Leading Your Volunteer Culture

“Culture—not vision or strategy—is the most powerful factor in any organization.”

—Sam Chand, Cracking Your Church’s Culture Code

Culture is made up of tangibles and intangibles. The tangibles are things like how you dress, how your church environments are maintained, the kind of motivational pieces you put in your volunteers’ hands (i.e., inspirational coffee mugs, candy, etc.).

The intangibles are harder to grasp but are a truer reflection of the underlying personality of your team. Things like values and beliefs, how successes are celebrated and how problems are addressed.

The definition of culture is: the behaviors and beliefs characteristic of a social, ethnic or age group.

If this is true, then in order for me to understand the existing culture among my volunteer team, I must pay attention to the behaviors and beliefs characterizing that group of people. A great exercise in evaluation is to identify one behavior you currently see among your volunteer team. Then ask yourself this question: Do you like that behavior? If your answer is yes … great! Don’t change a thing. If you don’t like that behavior … then we’ve got to work on some things.

Here are three important steps that will help you create the volunteer culture you want:

Step 1: Identify your Values – It all begins with the “die on a hill” values of your ministry. What is most important to the ministry and those God calls to serve within it?

Action Step: First, write down an existing value in your ministry.

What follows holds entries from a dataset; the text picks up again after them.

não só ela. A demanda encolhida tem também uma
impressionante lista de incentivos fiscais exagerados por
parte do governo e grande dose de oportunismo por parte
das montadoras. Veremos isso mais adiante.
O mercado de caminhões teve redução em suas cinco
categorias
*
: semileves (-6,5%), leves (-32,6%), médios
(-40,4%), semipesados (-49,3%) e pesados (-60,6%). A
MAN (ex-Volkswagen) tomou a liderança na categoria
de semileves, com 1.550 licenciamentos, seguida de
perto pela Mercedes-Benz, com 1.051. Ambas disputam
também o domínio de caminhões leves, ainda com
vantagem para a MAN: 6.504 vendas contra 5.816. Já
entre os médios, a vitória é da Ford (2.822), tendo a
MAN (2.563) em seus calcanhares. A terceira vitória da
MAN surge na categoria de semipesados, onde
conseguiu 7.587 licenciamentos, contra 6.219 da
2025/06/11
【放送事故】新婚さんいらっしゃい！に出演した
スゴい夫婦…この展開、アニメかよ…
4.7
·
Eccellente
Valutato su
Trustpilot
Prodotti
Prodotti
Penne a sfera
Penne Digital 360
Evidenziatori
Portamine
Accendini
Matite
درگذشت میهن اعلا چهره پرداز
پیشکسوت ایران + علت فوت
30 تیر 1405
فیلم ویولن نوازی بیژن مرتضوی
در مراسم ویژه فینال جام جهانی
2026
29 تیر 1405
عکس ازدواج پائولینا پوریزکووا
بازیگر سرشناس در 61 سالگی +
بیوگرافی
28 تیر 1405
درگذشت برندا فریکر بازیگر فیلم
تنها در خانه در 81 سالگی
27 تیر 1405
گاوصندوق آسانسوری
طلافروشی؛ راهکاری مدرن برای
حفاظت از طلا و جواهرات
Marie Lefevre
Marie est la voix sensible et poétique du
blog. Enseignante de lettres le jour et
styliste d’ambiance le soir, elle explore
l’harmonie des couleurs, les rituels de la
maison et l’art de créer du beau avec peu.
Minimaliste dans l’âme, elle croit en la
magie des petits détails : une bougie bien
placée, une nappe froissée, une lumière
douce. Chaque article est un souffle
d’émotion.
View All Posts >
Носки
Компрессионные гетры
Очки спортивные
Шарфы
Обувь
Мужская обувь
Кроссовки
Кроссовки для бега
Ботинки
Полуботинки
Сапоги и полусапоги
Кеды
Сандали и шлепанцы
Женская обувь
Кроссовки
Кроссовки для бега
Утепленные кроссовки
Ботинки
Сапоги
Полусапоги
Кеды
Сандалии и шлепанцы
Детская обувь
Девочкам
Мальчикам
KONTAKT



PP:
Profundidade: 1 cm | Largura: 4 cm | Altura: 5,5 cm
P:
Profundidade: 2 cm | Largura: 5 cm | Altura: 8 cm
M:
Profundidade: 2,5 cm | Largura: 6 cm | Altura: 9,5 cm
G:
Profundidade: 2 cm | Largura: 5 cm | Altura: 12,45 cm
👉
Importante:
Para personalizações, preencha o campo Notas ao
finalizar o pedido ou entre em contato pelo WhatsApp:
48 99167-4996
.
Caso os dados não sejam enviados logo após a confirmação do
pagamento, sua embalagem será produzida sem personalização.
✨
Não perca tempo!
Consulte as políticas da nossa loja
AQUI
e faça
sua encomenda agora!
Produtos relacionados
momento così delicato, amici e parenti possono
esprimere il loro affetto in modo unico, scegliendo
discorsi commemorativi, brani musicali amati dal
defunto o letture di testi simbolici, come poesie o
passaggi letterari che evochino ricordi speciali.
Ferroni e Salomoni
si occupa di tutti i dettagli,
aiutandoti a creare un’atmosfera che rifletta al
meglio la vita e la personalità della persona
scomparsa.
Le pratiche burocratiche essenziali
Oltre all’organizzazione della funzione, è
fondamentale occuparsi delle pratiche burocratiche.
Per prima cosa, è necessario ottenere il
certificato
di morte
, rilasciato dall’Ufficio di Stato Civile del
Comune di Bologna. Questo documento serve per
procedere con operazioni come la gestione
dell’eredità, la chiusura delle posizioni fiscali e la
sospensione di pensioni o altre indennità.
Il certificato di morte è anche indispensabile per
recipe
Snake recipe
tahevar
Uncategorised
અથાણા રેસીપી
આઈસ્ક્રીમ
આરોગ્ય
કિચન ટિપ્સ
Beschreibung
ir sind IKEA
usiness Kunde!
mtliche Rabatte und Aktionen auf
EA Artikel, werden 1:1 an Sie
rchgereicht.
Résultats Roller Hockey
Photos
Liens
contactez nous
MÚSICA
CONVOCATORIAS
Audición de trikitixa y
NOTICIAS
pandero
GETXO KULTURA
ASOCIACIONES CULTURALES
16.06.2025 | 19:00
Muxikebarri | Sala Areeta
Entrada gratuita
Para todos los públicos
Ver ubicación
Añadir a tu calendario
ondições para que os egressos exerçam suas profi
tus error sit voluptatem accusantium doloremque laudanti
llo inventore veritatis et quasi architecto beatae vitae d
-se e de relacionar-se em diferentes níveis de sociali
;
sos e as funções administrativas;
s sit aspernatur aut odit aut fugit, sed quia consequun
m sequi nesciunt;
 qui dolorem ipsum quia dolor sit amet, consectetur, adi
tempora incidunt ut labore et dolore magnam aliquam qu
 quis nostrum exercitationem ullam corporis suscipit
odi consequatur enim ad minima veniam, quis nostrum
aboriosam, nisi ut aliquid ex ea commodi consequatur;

What is the evidence that value is embraced by a volunteer? Second, identify a value you want to see in your ministry. What is the evidence that value is not yet embraced?

Step 2: Infuse your Values – Tie the functions of your ministry to a value. Ask yourself, “How does this event/experience/behavior support a value of our ministry?” Resist instilling policies. Policies are for liabilities, not relationships. There’s a difference between a policy on recruiting (Everyone recruits and everyone serves. So go recruit!) or a culture of invitation (We’re always looking for opportunities to invite others to join what God is doing in our ministry.).

Action Step: Choose a value from Step 1, then identify a function/event within your ministry that supports that value. What evidence will communicate the event/function no longer supports that value. **It’s critical to quantify how much you want the value to be supported. The question is rarely about an event/function that is starkly opposed to a value. The question is when a function kind of supports a value, but not all the way. It benefits your ministry to determine in advance what percentage will satisfy you and/or your leadership.**

Step 3:  Celebrate the Fruit – What is celebrated is repeated. Celebrate the evidence of the right culture (be specific). Do it often. Do it well. Nothing’s more unpalatable than an uninspired, insincere celebration.

Action Step: Think “Minute to Win It” style. Creative ways you’ve celebrated “wins” among your team that are small, inexpensive and to the point.

“Cultural values are things your volunteers are willing to defend, not just you.”